Pull out every line in the data that has the string "labels" in it.

[Entries supplied]
::::::::::
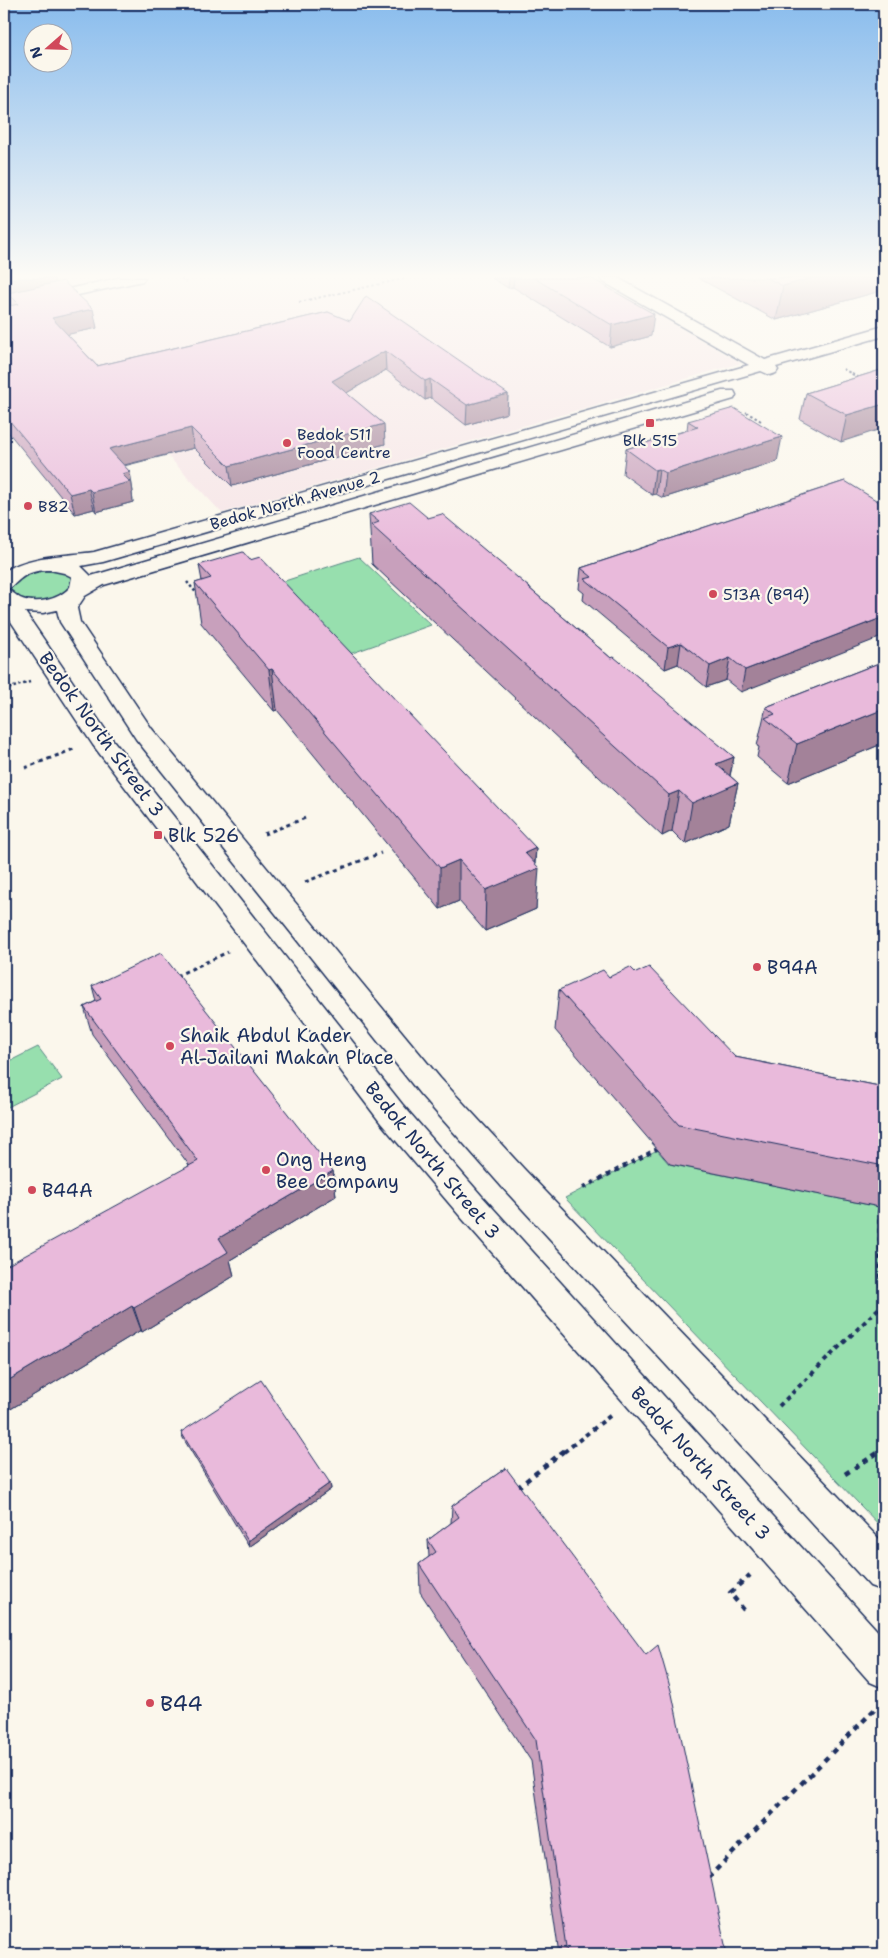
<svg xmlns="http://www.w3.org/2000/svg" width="888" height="1958" font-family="'Shantell Sans',sans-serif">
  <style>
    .built { fill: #f6e5e7 }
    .green { fill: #97dfae; stroke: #598786 }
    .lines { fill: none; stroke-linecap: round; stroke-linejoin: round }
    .street-casing { stroke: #1b2f5e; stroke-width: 3 }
    .path-far4 { stroke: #1b2f5e; stroke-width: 2; stroke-dasharray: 2.5 2.5; stroke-linecap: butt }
    .path-far3 { stroke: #1b2f5e; stroke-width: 2.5; stroke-dasharray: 2.5 2.5; stroke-linecap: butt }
    .path-far2 { stroke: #1b2f5e; stroke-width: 3; stroke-dasharray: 4 4; stroke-linecap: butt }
    .path-far1 { stroke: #1b2f5e; stroke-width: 4; stroke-dasharray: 4.5 4.5; stroke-linecap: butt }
    .path { stroke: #1b2f5e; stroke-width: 4.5; stroke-dasharray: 5.5 5.5; stroke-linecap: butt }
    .street { fill: #fbf7ec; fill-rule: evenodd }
    .wall { fill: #c8a0bc; stroke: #1b2f5e }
    .shaded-wall { fill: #a38299; stroke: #1b2f5e }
    .building { fill: #e9badb; stroke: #1b2f5e }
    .poi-dot { fill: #d1495b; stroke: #fbf7ec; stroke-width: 2 }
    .labels { text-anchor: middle; stroke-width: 4.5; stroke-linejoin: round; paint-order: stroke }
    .far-poi-label { font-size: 16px; fill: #1b2f5e; stroke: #fbf7ec; text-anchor: start }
    .far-street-label { font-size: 16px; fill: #1b2f5e; stroke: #fbf7ec }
    .street-label { font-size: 19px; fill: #1b2f5e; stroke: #fbf7ec }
    .poi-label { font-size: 19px; fill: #1b2f5e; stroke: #fbf7ec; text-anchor: start }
    .near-poi-label { font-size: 22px; fill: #1b2f5e; stroke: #fbf7ec; text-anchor: start }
  </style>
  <rect width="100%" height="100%" fill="#fbf7ec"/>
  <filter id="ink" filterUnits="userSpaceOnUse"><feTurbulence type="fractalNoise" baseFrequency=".02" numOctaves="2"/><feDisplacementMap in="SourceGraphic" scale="10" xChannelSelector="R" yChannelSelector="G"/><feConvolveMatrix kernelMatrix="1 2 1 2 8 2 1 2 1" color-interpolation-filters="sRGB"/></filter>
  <g filter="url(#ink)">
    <g class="built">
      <path d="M4,278h82l5,5 -87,19z"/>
      <path d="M160,278h433l148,85 -519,150 -109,-115 -109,-85z"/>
    </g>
    <g class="green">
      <path d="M359,557l72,68 -101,36 -67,-73z"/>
      <path d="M44,564l38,15 -30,26 -45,-6 -3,-4 1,-13z"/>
      <path d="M38,1047l24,32 -58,30v-45z"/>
      <path d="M657,1150l12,14 215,44v322l-319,-332z"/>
    </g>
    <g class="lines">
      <g class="street-casing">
        <g id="street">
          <path d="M118,278h27l-2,3 -5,1 -134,29v-8z"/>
          <path d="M600,278h18l147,82 119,-34v10l-108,31 2,3 -2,3 -6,2 -9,-4 -658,191 -22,4 10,10 631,-185h12l2,4 -2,4 -630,186 -19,11 -8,12 3,14 72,107 288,349 84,91 360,375v47l-14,-5 -368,-399 -82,-93 -284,-355 -76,-117 -3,-12 -14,3 -18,-1 84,123 293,369 79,91 403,443v50l-14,-6 -411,-467 -79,-93 -287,-377 -89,-134v-39c23,-17 62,-16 90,-20l655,-187 -147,-84zM50,570l14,3 8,4 -2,10c-11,13 -34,18 -50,11 -5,-3 -8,-7 -14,-9 6,-1 8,-5 13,-9 9,-8 19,-10 31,-10z"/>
        </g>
      </g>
      <g class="path-far4">
        <path d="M181,278l5,4"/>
        <path d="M299,302l108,-24"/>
        <path d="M843,369l16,9"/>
        <path d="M746,412l15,9"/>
      </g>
      <g class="path-far3">
        <path d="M187,582l12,14"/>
        <path d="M4,690l26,-8"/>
      </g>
      <g class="path-far2">
        <path d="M25,768l49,-19"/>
        <path d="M264,834l44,-17"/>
        <path d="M305,882l76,-29"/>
        <path d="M176,976l52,-24"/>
      </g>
      <g class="path-far1">
        <path d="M583,1188l74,-39"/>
        <path d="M779,1406l102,-100 -2,-99"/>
        <path d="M564,1452l47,-37"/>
        <path d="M880,1452l4,-3"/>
      </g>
      <g class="path">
        <path d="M845,1474l37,-24"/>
        <path d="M517,1488l48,-38"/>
        <path d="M744,1610l-14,-17 20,-18"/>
        <path d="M708,1878l170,-172"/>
      </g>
      <use href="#street" class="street"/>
    </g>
    <g class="wall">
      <path d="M4,278l51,5 42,45 -30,6 30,32 231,-54 180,82 -1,19 -41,12 -35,-27 -6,2 -39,-30 -40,23 39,51 -153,42 -38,-38 -70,18 6,6 3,20 -1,1 1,9 -37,10 -2,-3 -19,5 -71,-87v-120l7,-2z"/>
      <path d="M492,278h99l60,58 -41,11 -97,-60 -5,1z"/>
      <path d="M698,278h186v12l-108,30z"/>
      <path d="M884,369l-43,73 -41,-23 6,-26z"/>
      <path d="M688,421l89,41 -114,36 -7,-4 -4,1 -29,-21 3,-25 61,-19z"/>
      <path d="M845,481l-104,211 -15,-12 -20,7 -28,-23 -13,5 -82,-69 1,-7 -5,-4 2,-21z"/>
      <path d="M369,514l59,4 102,70v1l81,69 123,99 -4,19 8,7 -9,41 -44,20 -13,-13 -10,5 -290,-272z"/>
      <path d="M199,565l337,283 -1,16 1,45 -51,22 -26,-30 -19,8 -163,-199 -3,1 -73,-88 -6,-40 7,-2z"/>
      <path d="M884,661v82l-96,40 -31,-26 2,-10 -2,-1 9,-39z"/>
      <path d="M636,973l99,84 149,30v121l-214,-44 -115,-134 4,-40 50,-13z"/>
      <path d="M92,986l241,185 3,25 -106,64 4,16 -92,56 -1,-2 -137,83 185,-248 -97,-131 -8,-27 12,-6z"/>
      <path d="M181,1432l149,51 1,6 -82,58 -66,-109z"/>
      <path d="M506,1468l221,486h-168l-28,-193 -111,-169 -1,-28 10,-7 -1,-17 23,-17 1,-17z"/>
    </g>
    <g class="shaded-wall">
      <path d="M4,278h50l2,12 -48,3 2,7 -6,1z"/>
      <path d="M509,278h5l-1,9 -5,1z"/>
      <path d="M812,278h72v12l-108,30 7,-34z"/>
      <path d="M93,309l4,19 -41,9 -4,-19z"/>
      <path d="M654,314l-3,22 -41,11 2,-22z"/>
      <path d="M385,351l1,19 -53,31 -1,-20z"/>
      <path d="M430,379l1,19 -6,2v-19z"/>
      <path d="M508,394l-1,19 -41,12 1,-20z"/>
      <path d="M884,404v24l-43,14 6,-27z"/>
      <path d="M384,424l1,20 -153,42 -3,-20z"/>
      <path d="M191,428l3,20 -82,20 -3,-19z"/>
      <path d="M782,437l-5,25 -114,36 3,-25z"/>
      <path d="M659,469l-3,25 -4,1 3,-25z"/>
      <path d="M130,472l3,20 -1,1 1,9 -37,10 -4,-20 30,-18z"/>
      <path d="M89,489l5,20 -19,5 -5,-20z"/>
      <path d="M884,617v19l-143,56 4,-22z"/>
      <path d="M681,643l-3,21 -13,5 3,-22z"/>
      <path d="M730,658l-4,22 -20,7 4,-21z"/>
      <path d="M272,669l5,41 -3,1 -5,-41z"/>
      <path d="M884,709v34l-96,40 9,-39z"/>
      <path d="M734,757l-7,31 11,-5 -9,41 -44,20 7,-41 24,-39z"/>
      <path d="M679,791l-7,40 -10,5 7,-41z"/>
      <path d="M536,848l-2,22 5,-2 -3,41 -51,22 1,-41 39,-37z"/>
      <path d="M459,860v41l-19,8v-41z"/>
      <path d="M333,1171l3,25 -106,64 4,16 -92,56 -8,-24 85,-70z"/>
      <path d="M132,1306l9,24 -137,83v-30z"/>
      <path d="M330,1483l1,6 -82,58 -1,-6z"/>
    </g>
    <g class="building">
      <path d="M534,278h57l63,36 -42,11z"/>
      <path d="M767,278h45l-29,8z"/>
      <path d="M63,281l30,28 -41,9 45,48 231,-54 22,9 16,-25 142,98 -41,11 -37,-26 -5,2 -40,-30 -53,30 52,43 -155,42 -38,-38 -82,21 21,23 -8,2 8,8 -38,10 -3,-3 -19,5 -66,-80v-107l15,-3 -11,-11z"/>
      <path d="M884,369v35l-37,11 -41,-22z"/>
      <path d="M734,408l48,29 -116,36 -7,-4 -4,1 -29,-21 72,-22 -10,-6z"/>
      <path d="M845,481l39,24v112l-139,53 -15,-12 -20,8 -29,-23 -13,4 -83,-68 7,-2 -11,-9z"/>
      <path d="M409,502l19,16 14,-4 88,74h-1l82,70 3,-1 120,100 -18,7 22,19 -46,20 -13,-12 -10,4 -298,-270 8,-3 -10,-8z"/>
      <path d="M243,552l7,8 10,-3 276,291 -11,5 14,15 -53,22 -27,-30 -19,8 -168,-199 -3,1 -74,-87 16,-5 -12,-13z"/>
      <path d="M884,661v48l-87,35 -32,-26 10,-4 -9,-7z"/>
      <path d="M161,953l172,218 -114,67 9,14 -94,56 -2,-2 -128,77v-116l194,-106 -114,-154 17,-8 -9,-13z"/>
      <path d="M630,967l6,6 13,-6 86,90 149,30v79l-205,-41 -120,-135 44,-20 6,7z"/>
      <path d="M261,1380l69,103 -82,58 -67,-109z"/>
      <path d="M506,1468l140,187 12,-10 14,49 55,260h-160l-31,-214 -117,-176 17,-12 -8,-12 31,-23 -7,-11z"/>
    </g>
  </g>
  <linearGradient id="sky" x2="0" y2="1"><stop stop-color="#89bced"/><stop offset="0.5" stop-color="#fdfbf6"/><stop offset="1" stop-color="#fdfbf6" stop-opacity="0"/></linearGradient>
  <rect width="888" height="552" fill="url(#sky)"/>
  <g class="poi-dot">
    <rect x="645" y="418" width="10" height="10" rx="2.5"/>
    <circle cx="287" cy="443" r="5"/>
    <circle cx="28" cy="506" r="5"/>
    <circle cx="713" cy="594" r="5"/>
    <rect x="153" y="830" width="10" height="10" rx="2.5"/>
    <circle cx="757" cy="967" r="5"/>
    <circle cx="170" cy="1046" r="5"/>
    <circle cx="266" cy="1170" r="5"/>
    <circle cx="32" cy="1190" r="5"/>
    <circle cx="150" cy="1703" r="5"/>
  </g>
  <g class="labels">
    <g class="far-poi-label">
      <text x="297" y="440">Bedok 511<tspan x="297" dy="18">Food Centre</tspan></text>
      <text x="650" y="446" text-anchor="middle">Blk 515</text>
      <text x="38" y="512">B82</text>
      <text x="723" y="600">513A (B94)</text>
    </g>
    <g class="far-street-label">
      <text transform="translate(295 500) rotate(-16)" y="6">Bedok North Avenue 2</text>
    </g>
    <g class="street-label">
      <text transform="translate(102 734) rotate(54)" y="7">Bedok North Street 3</text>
      <text transform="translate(433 1160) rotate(50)" y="7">Bedok North Street 3</text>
      <text transform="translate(701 1463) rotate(48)" y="7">Bedok North Street 3</text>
    </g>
    <g class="poi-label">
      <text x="168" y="842">Blk 526</text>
      <text x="767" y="974">B94A</text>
      <text x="180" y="1042">Shaik Abdul Kader<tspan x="180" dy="22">Al-Jailani Makan Place</tspan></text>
      <text x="276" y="1166">Ong Heng<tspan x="276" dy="22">Bee Company</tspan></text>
      <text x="42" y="1197">B44A</text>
    </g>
    <g class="near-poi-label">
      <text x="160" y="1711">B44</text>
    </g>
  </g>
  <rect width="888" height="1958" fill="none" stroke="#fbf7ec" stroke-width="20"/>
  <rect x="10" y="10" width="868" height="1938" fill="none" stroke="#1b2f5e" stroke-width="2" filter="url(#ink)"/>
  <g transform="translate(48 48) rotate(250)"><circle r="24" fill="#fbf7ec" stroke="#a1a7b3"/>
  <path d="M0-4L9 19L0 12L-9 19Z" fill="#d1495b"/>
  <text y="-8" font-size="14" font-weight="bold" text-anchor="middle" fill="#1b2f5e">N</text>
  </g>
</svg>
::::::::::
[Solution to this task]
    .labels { text-anchor: middle; stroke-width: 4.5; stroke-linejoin: round; paint-order: stroke }
  <g class="labels">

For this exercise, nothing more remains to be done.